The contrast seemed so stark, you’d think you were in two different cities.
On Wednesday night, central Charlotte looked like a war zone, with some protesters destroying windows and tear gas filling the air.
By Thursday night, not a single storefront was smashed. No one set anything on fire — even though demonstrators were angry that police wouldn’t publicize the shooting video of Keith Lamont Scott.
Instead, protesters approached officers and shook their hands. One even pinned a flower on an officer’s uniform.
How did this happen?
Cops are reaching out more
As he walked briskly along the protest route, police Capt. Mike Campagna was constantly approached by demonstrators Thursday night — to shake his hand.
“Thank you, sir,” people told him before rejoining the rally.
That’s because in many cases, Campagna already knew them. Anything from a simple, “What’s up, brother?” to more emotional conversations, Campagna had contact with many of the protesters.
One woman came to shake his hand with tears welling up in her eyes.
“That was very special,” Campagna said after she left. “Her brother was killed by a police officer.”
The two had met at a previous protest, he said.
Activist Ken Nwadike of the Free Hugs Project said officers like Campagna can go a long way in building trust and curbing violence.
“He doesn’t seem threatening as a cop. You can tell he’s out there for the people,” Nwadike said. “When I asked him, ‘Why are you responding to people,’ he said, ‘I want them to be heard, and I want them to know that I’m listening.’ And that’s what protesters want — to be heard.”
Antonique Alexander, 21, was so moved by Campagna’s outreach that she pinned a flower on his police uniform.
“He was the only cop who shook my hand,” she said. “He was the only one who engaged me in conversation. That set him apart from everyone else.”
The ones who left town
Nwadike, who marched with protesters on Tuesday, Wednesday and Thursday nights, said the sharp spike in violence Wednesday wasn’t a coincidence.
“I think a lot of outsiders came into town Wednesday,” Nwadike said. “Sometimes, if there’s an opportunity for looting, some people from the outside are going to take it.”
The timing makes sense, too. Nwadike, who has attended rallies across the country, said it usually takes perpetrators a day to get into town.
Then, “you see all these license plates coming from surrounding cities, trying to pretend that they’re part of the movement.”
The next day, he said, the out-of-towners are usually gone, and the violent in-town troublemakers have already unleashed their anger.
The National Guard brings respect
Across downtown Charlotte, where rioters had wreaked havoc one day earlier, National Guard members stood in front of the busted windows of the Omni Hotel and other businesses.
But many smiled, especially when protesters came up to greet or thank them.

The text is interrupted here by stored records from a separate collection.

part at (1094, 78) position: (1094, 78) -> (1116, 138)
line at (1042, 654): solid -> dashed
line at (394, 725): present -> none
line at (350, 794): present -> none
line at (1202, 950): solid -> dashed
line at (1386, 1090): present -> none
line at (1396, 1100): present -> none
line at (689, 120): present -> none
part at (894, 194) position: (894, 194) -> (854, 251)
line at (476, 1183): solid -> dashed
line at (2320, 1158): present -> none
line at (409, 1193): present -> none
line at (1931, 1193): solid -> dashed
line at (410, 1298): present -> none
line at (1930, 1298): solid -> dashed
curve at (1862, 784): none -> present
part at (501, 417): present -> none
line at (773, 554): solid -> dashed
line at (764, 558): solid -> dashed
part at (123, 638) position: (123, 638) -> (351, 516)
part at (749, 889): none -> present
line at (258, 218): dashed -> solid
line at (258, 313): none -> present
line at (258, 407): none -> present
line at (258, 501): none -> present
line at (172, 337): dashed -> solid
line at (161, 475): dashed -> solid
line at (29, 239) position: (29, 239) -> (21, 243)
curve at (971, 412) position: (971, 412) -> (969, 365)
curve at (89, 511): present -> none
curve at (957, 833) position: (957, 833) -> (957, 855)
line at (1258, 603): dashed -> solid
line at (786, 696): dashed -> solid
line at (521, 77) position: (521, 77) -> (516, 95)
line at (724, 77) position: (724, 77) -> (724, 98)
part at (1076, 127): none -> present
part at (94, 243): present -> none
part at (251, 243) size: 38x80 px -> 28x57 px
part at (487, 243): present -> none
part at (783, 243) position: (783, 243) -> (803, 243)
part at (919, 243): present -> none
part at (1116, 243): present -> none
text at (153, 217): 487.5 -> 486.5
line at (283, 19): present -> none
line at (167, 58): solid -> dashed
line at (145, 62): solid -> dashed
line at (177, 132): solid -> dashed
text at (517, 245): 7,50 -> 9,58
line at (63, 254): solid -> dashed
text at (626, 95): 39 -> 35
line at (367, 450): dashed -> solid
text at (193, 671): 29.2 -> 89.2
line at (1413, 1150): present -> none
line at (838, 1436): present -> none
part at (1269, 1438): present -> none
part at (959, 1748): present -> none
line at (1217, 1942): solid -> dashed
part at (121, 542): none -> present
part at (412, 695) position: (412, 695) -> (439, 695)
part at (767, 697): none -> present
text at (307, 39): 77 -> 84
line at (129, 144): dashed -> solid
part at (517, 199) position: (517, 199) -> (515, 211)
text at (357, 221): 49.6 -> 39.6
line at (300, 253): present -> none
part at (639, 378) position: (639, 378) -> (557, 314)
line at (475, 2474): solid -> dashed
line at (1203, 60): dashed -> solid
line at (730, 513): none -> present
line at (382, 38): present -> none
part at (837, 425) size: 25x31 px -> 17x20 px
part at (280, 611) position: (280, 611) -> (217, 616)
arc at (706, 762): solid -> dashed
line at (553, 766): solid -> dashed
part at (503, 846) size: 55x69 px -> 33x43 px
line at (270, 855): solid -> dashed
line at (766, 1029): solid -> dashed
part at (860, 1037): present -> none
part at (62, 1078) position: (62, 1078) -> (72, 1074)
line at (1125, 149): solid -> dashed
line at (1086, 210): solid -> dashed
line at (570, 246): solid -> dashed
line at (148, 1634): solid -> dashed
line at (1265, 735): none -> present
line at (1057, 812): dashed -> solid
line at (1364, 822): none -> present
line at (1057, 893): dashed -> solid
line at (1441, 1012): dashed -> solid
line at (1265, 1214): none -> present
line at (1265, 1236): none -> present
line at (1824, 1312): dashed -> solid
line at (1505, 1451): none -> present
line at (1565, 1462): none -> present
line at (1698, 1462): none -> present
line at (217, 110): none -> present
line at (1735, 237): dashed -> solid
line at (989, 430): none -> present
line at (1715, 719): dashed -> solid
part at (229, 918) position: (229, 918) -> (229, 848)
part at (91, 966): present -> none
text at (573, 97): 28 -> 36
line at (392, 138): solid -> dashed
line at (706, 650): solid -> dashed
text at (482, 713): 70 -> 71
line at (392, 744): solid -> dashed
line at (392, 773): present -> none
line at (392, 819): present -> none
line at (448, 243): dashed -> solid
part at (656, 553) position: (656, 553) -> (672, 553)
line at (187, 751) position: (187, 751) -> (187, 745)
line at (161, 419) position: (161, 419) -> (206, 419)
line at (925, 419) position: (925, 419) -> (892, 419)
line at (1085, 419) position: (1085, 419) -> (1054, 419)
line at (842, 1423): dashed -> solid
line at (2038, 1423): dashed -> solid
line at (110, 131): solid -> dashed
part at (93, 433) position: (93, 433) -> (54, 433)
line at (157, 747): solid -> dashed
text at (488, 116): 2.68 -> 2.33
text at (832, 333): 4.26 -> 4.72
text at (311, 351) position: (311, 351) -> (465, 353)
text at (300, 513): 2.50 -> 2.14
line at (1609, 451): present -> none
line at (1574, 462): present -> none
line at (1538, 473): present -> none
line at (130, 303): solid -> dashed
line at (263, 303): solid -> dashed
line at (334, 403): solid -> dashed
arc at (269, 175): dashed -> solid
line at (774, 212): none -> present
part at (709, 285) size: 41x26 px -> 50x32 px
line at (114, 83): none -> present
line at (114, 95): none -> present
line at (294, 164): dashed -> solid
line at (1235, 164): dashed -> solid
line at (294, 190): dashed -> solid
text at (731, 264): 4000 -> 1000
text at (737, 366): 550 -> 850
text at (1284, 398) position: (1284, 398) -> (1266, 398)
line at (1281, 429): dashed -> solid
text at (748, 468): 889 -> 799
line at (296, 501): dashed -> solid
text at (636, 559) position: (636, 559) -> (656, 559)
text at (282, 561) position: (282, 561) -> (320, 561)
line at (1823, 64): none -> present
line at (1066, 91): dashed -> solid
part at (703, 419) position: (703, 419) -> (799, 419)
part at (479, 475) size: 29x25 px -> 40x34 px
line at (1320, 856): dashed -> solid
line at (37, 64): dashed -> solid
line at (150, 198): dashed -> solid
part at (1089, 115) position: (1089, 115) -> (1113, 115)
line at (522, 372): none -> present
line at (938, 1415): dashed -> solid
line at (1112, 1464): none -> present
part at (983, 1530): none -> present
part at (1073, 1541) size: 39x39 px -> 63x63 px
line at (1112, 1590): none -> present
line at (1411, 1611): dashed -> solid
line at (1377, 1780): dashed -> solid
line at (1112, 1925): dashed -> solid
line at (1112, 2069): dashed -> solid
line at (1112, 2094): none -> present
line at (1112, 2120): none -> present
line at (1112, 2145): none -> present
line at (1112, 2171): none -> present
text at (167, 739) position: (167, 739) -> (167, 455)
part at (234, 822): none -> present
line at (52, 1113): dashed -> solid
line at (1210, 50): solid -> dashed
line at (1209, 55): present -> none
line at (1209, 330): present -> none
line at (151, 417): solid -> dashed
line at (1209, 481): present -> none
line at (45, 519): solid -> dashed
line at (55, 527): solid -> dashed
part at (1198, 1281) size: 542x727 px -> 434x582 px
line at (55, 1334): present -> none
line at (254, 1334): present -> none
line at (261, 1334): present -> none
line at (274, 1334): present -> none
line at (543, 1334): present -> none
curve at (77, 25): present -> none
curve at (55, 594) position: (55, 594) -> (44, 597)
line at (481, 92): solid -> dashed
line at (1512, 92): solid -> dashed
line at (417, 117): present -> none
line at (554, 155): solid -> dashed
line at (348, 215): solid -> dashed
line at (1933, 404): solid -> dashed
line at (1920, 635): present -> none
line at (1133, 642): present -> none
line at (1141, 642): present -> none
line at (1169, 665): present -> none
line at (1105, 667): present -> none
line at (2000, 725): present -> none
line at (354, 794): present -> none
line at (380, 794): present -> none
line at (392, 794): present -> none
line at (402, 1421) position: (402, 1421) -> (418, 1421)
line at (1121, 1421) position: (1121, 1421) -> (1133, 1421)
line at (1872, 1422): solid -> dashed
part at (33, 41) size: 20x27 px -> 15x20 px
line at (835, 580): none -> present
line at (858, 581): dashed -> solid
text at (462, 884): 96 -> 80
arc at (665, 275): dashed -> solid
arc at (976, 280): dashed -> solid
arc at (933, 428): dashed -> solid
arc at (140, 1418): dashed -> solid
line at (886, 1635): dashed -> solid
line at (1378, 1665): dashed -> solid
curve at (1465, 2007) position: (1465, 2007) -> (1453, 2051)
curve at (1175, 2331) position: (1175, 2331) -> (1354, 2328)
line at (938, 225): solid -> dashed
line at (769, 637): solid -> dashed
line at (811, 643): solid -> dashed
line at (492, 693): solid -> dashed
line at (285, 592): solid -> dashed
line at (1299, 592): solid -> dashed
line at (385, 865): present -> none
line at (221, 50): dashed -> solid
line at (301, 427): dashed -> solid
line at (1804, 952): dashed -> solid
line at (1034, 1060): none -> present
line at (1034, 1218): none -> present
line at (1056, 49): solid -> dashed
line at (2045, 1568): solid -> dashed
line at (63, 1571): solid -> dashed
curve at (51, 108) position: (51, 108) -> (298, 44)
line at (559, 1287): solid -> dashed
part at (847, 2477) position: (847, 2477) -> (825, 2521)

The protesters’ seemingly uniform respect of the National Guard members on the street makes sense, Nwadike said.
“I think people really respect our military more than they respect our police officers,” he said.
Peacemakers step up
It wasn’t always easy, but by Thursday night, peace advocates like Nwadike had made an impact.
Nwadike, who is black, had frustrated some protesters on Wednesday night when he gave a white officer a hug. Some called him racial epithets.
But the analogy was simple, he told the protesters: You can’t judge all officers by their uniform, just like you can’t judge all black people by the color of their skin.
“Did this cop shoot a person? No. Did the cop next to him shoot a person? No. So we can’t just generalize them all as bad,” he said. “You can’t say every cop is bad.”
And by Thursday night, more protesters recognized and respected Nwadike. Even a few who hid their faces in ski masks — usually a bad sign, he said — came up to him and said, “That’s love, man, I appreciate you being out here.”
But if he senses trouble brewing, Nwadike has a tried-and-true technique for getting people to simmer down.
“I can usually see who the biggest or most dangerous-looking guy out there is, and I call him OG (original gangster),” he said.
“I say, ‘Hey man, I know you’re respected here. I’m going to need your help. If things get out of hand, can I get your support?’ And it works almost every single time.”